CLIMIS4AVAL

Motivation

The IMIS network is widely used in many applications ranging from natural hazards to ecology. However, widespread and systematic use of data measured by IMIS stations is hindered by the many measurement anomalies and sensor outliers. In CLIMIS4AVAL we aimed to perform application-agnostic anomaly and outlier detection, data imputation and downscaling and produce a maintenance model predicting whether a given measurement sensor is working as expected or not. In particular, the project focused on the measurements of snow depth, wind speed and direction, air temperature, and precipitation, and it was validated by use of this data in routine application within WSL.

Proposed Approach / Solution

The SDSC worked with WSL and SLF to develop statistical and machine learning methods for anomaly detection in time series, outlier detection, and imputation for given IMIS parameters. We worked on both traditional statistical methods and advanced deep learning forecasting methods.  

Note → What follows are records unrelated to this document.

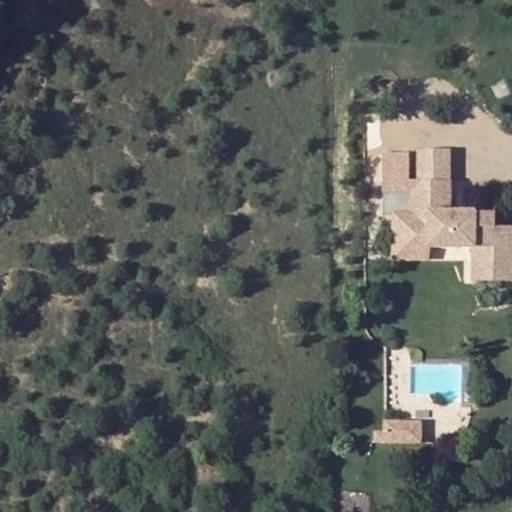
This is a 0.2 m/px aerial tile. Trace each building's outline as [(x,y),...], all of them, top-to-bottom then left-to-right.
[(384,224),(384,250),(418,250),(418,259),(439,259),(464,258),(464,274),(482,274),(482,284),(505,284),(505,239),(483,239),(483,224),(439,224),(438,160),(408,160),(408,192),(411,192),(411,224),(402,224),(384,224)] [(411,192),(408,192),(372,192),(372,203),(402,203),(402,224),(411,224),(411,192)] [(418,250),(384,250),(384,266),(439,266),(439,259),(418,259),(418,250)] [(482,274),(464,274),(464,292),(505,292),(505,284),(482,284),(482,274)] [(382,443),(423,443),(423,420),(382,420),(382,443)]
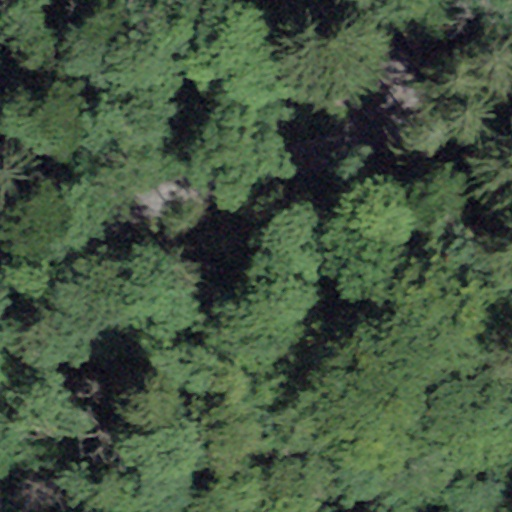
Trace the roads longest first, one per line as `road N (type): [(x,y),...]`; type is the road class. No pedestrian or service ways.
road 1 (track): [(0,255),(401,111)]
road 2 (track): [(143,0),(172,29),(401,111)]
road 3 (track): [(511,15),(401,111)]
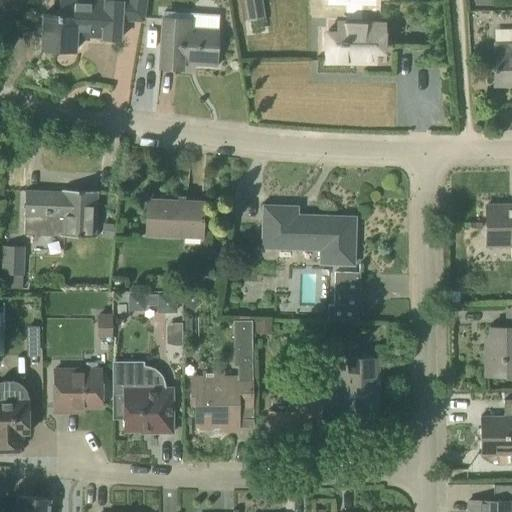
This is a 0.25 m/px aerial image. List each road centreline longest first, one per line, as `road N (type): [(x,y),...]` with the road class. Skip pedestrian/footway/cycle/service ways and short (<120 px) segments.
road 1 (residential): [(429,151),(269,143),(112,122),(0,93)]
road 2 (residential): [(429,511),(429,151)]
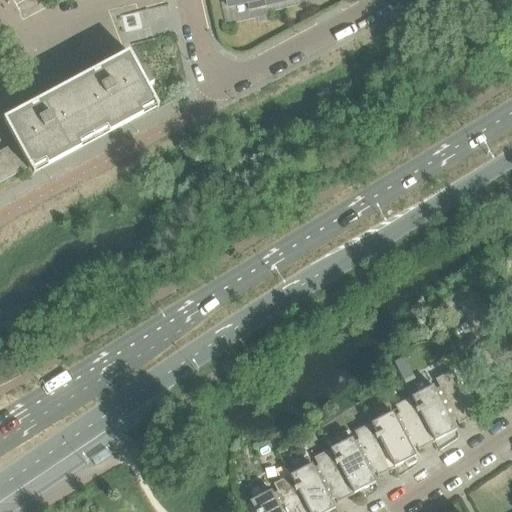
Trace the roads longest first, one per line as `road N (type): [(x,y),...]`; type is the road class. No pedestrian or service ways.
road 1 (secondary): [(0,491),(511,159)]
road 2 (secondary): [(511,116),(0,430)]
road 3 (residential): [(188,0),(219,87),(385,0)]
road 4 (residential): [(398,511),(511,440)]
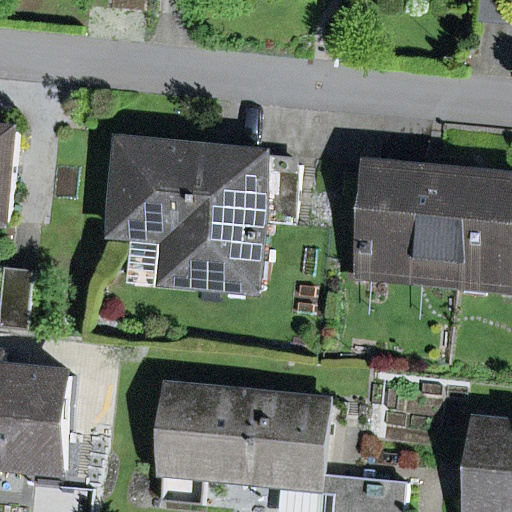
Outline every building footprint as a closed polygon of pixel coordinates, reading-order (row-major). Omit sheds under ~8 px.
[(511,0),(482,0),(480,22),(511,25),(511,0)] [(0,222),(12,224),(21,133),(0,130),(0,222)] [(273,164),(274,157),(129,143),(120,234),(202,242),(197,285),(260,291),(267,224),(297,226),(303,167),(273,164)] [(273,164),(303,167),(303,160),(274,157),(273,164)] [(511,291),(511,178),(376,165),(368,250),(365,277),(511,291)] [(357,249),(354,279),(365,281),(365,277),(368,250),(357,249)] [(9,269),(4,328),(33,331),(39,272),(9,269)] [(0,370),(0,464),(68,471),(77,378),(0,370)] [(177,388),(168,473),(324,488),(332,403),(177,388)] [(511,511),(511,421),(482,418),(473,511),(511,511)] [(373,511),(376,482),(343,479),(339,511),(373,511)] [(408,511),(411,486),(376,482),(373,511),(408,511)]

As an example, we developed a machine learning tool to support parsing and exploitation of snow height measurements from Automated Weather Stations (AWS) in the IMIS network. Some stations rely on an ultrasonic or laser sensor to measure the height above the soil of material accumulating under the station. In winter season, in standard conditions, this is clearly related to snow height, while in summertime to vegetation growth. However, crucial measurements of snow height occur in spring and autumn, where due to ambiguous and quickly-changing environmental conditions it is very hard to assign the measurements to either snow or other factors using only, for instance, temperature thresholds. To this end, we trained a deep learning classifier taking as input multivariate environmental parameters to predict whether the station observes snow or not. It is currently used internally at SLF to flag measurements that are likely related to snow and can therefore be used in downstream tasks. Figure 1 summarizes the pipeline; more details can be found in  the work of Svoboda et al. (2024).

Impact

Numerical avalanche prediction and other models used at SLF will be more accurate with the cleaned data. The cleaned data will also be made openly available in the data portal of SLF, and will therefore benefit the numerous downstream users of the data, ranging from hydrological modelers, avalanche forecasters, and alpine ecologists.